Some of the new gTLDs as the top of the market have resorted to free domain name registrations in order to boost registration volume. The two new gTLDs that have done this are .XYZ and .BERLIN. However the ways that their registries went about it are quite different. The .XYZ new gTLD has been the beneficiary, or victim, of an opt-out promotion by Network Solutions. The domains have been given away free to Network Solutions customers. And rather than the customer having confirm their interest in getting a .XYZ domain name, the customer had to opt out of being given a .XYZ domain name. The majority (over 85%) of these opt-out registrations are parked on PPC registration in the Virgin Islands. The .BERLIN registry ran a free registration offer that was supposed to last for five days. It boosted .BERLIN numbers but it was abused by a few large commercial cyberwarehousers. The registry cancelled it after two days. However the .BERLIN registry has a clause in the registrant agreement (section 5.2) that may act as a safeguard against such abuse. It has already deleted some of the .BERLIN domain names registered during the offer.

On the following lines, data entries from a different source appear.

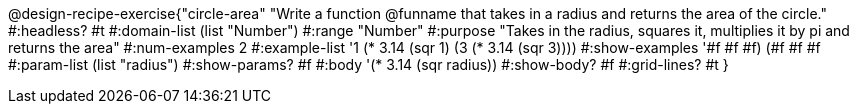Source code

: @design-recipe-exercise{"circle-area" 
"Write a function @funname that takes in a radius and returns the area of the circle."
	#:headless? #t
	#:domain-list (list "Number")
	#:range "Number"
	#:purpose "Takes in the radius, squares it, multiplies it by pi and returns the area"
	#:num-examples 2
	#:example-list '((1 (* 3.14 (sqr 1)))
                 (3 (* 3.14 (sqr 3))))
	#:show-examples '((#f #f #f) (#f #f #f))
	#:param-list (list "radius")
	#:show-params? #f
	#:body '(* 3.14 (sqr radius))
	#:show-body? #f
	#:grid-lines? #t 
}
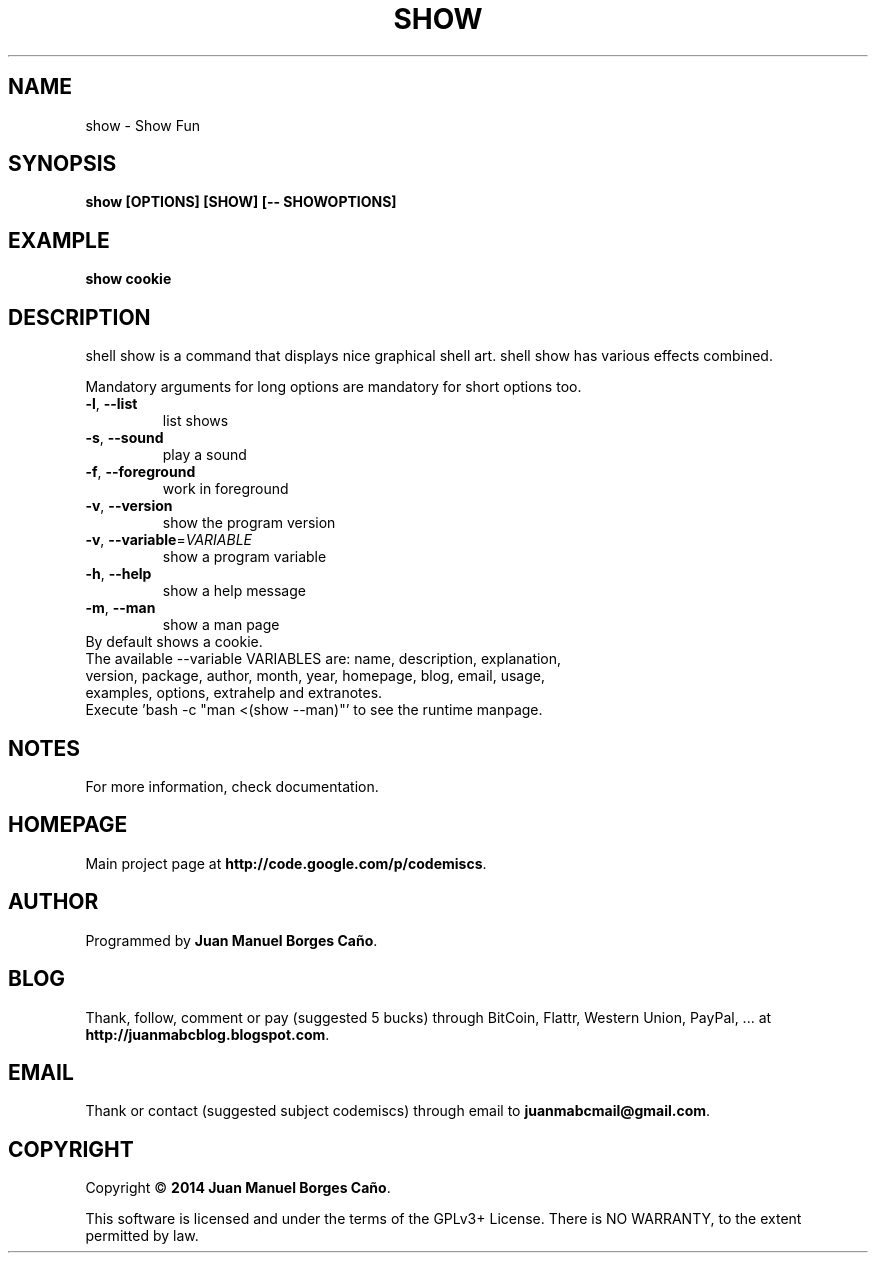 .\" Originally generated by cmd.
.TH SHOW "1" "Monday January 2014" "show 2013.12.30" "User Commands"
.SH NAME
show \- Show Fun
.SH SYNOPSIS
.B show [OPTIONS] [SHOW] [-- SHOWOPTIONS]
.SH EXAMPLE
.B show cookie
.SH DESCRIPTION
shell show is a command that displays nice graphical shell art. shell show has various effects combined.
.PP
Mandatory arguments for long options are mandatory for short options too.
.TP
\fB\-l\fR, \fB\-\-list\fR
list shows
.TP
\fB\-s\fR, \fB\-\-sound\fR
play a sound
.TP
\fB\-f\fR, \fB\-\-foreground\fR
work in foreground
.TP
\fB\-v\fR, \fB\-\-version\fR
show the program version
.TP
\fB\-v\fR, \fB\-\-variable\fR=\fIVARIABLE\fR
show a program variable
.TP
\fB\-h\fR, \fB\-\-help\fR
show a help message
.TP
\fB\-m\fR, \fB\-\-man\fR
show a man page
.TP
By default shows a cookie.
.TP
The available --variable VARIABLES are: name, description, explanation, version, package, author, month, year, homepage, blog, email, usage, examples, options, extrahelp and extranotes.
.TP
Execute 'bash -c "man <(show --man)"' to see the runtime manpage.
.SH NOTES
For more information, check documentation.
.SH HOMEPAGE
Main project page at \fBhttp://code.google.com/p/codemiscs\fR.
.SH AUTHOR
Programmed by \fBJuan Manuel Borges Caño\fR.
.SH BLOG
Thank, follow, comment or pay (suggested 5 bucks) through BitCoin, Flattr, Western Union, PayPal, ... at \fBhttp://juanmabcblog.blogspot.com\fR.
.SH EMAIL
Thank or contact (suggested subject codemiscs) through email to \fBjuanmabcmail@gmail.com\fR.
.SH COPYRIGHT
Copyright \(co \fB2014 Juan Manuel Borges Caño\fR.
.PP
This software is licensed and under the terms of the GPLv3+ License.
There is NO WARRANTY, to the extent permitted by law.
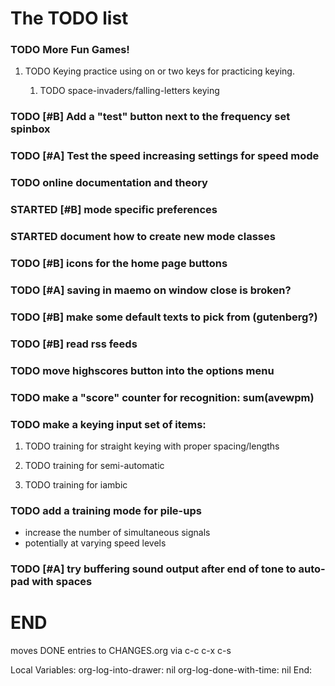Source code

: * The TODO list
*** TODO More Fun Games!
***** TODO Keying practice using on or two keys for practicing keying.
******* TODO space-invaders/falling-letters keying
*** TODO [#B] Add a "test" button next to the frequency set spinbox
*** TODO [#A] Test the speed increasing settings for speed mode
*** TODO online documentation and theory
*** STARTED [#B] mode specific preferences
*** STARTED document how to create new mode classes
*** TODO [#B] icons for the home page buttons
*** TODO [#A] saving in maemo on window close is broken?
*** TODO [#B] make some default texts to pick from (gutenberg?)
*** TODO [#B] read rss feeds
*** TODO move highscores button into the options menu
*** TODO make a "score" counter for recognition: sum(avewpm)
*** TODO make a keying input set of items:
***** TODO training for straight keying with proper spacing/lengths
***** TODO training for semi-automatic
***** TODO training for iambic
*** TODO add a training mode for pile-ups
    + increase the number of simultaneous signals
    + potentially at varying speed levels
*** TODO [#A] try buffering sound output after end of tone to auto-pad with spaces
* END
  moves DONE entries to CHANGES.org via c-c c-x c-s
#+ARCHIVE: CHANGES.org::* Next Version: 0.6
#+STARTUP: nologdone nologrefile

Local Variables:
org-log-into-drawer: nil
org-log-done-with-time: nil
End:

Rather than becoming the large players that .EU, .MOBI and .CO became within their first year of operation, the new gTLDs face an uphill struggle for acceptance and registrations. The 50:50 rule in AFNIC’s article is a very interesting one because it is statistically verifiable. The inclusion of registry registrations, robot registrations, free registrations and the reduced numbers of brand protection registrations in these new gTLDs means that these new gTLDs are not like ordinary massmarket TLDs. It will be interesting to see how this 50:50 rule plays out in these new gTLDs. The first year’s operation of any new TLD is always unusual and full of registration spikes. The Land rush anniversary is when a lot of speculative registrations that could not be sold on and domain names that could not be developed are dropped. That’s something that some new gTLDs anxiously await.